For a good intro to technical writing, check out Google Technical Writing Course.

This is the PR we will discus: kweb-core#232

Reviewing the PR

Good stuff

Let’s start with outlining what this PR generally has going well for it:

  • It starts with a summary
  • It calls out technical decisions by the author explicitly to invite discussion
  • It documents how the author arrived at making this particular change
  • It uses a polite and (hopefully) pleasant tone
  • It considers the public api and downstream consumers and their experience

Now let’s address what can be improved.

Title

The title is vague, especially for such a small changeset. That makes it hard to understand the contents when scrolling the PR list, or when looking at the tab title. A far better title would be something like: “Replace ElementCreator ConcurrentQueue with AtomicInteger”, which is much more specific.

Reproducibility

For many PRs in public repos, Minimal Reproducible Examples are required. For performance related PRs, which have to navigate a nuanced landscape of hardware and software, this is essential. However the author (me) has provided no way to reproduce this. Even the workflow and findings are kinda hard to follow:

“If you look at the heap of a kweb app”

What kind of app, small, medium, large? What kind of features? What usage pattern are we talking about? Can you provide an example heap or program that demonstrates this?

Impact

While the PR claims a large performance improvement, it does not quantify it. This makes it unclear for the consumers to know whether there’s been an improvement at all, or what they should expect.
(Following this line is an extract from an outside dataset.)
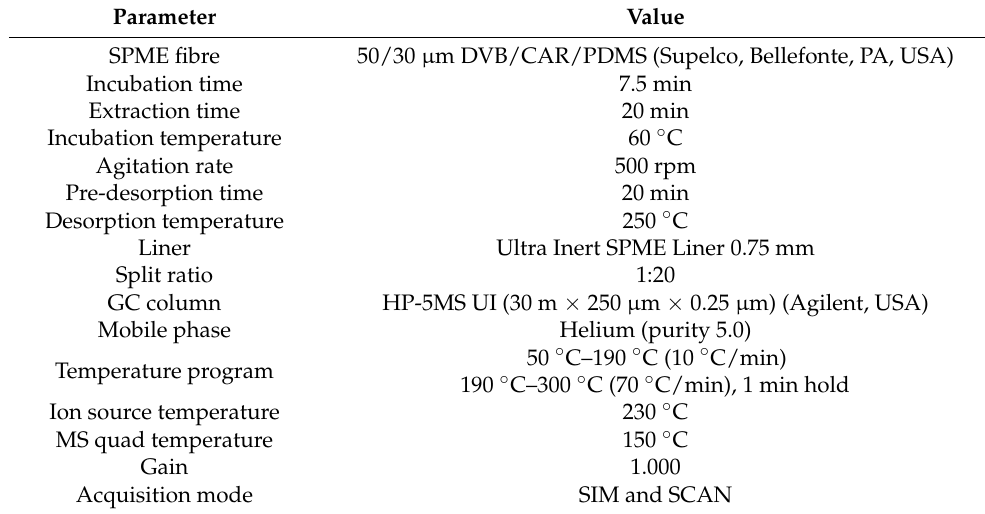
Table 1. Operating conditions for HS-SPME-GS-MS determinations of hop volatiles in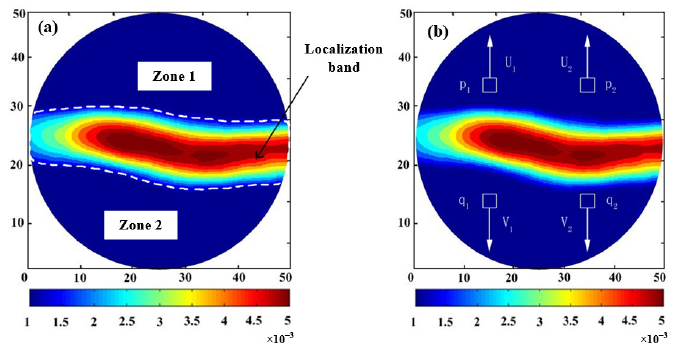
Figure 16. Characteristics of deformation localization zone of coal with outburst proneness. ( a ) Schematic diagram of energy analysis area. ( b ) Relative tensile displacement.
Part of the reason for that is that there is no shared frame of reference for the improvement, as it depends on the application chosen. Using a Minimal Reproducible Example would have addressed this. Alternatively, any of the kweb demos could have been used and they would also provide a quantifiable reference.

We’ve established that there are no ways to validate anything this PR claims immediately. One of the lesser reasons is the lack of links to things, e.g:

“Concurrency trap that @sanity spotted”

Where was this spotted?

“Unused by anything besides a count”

Which count and where? Was that count unimportant?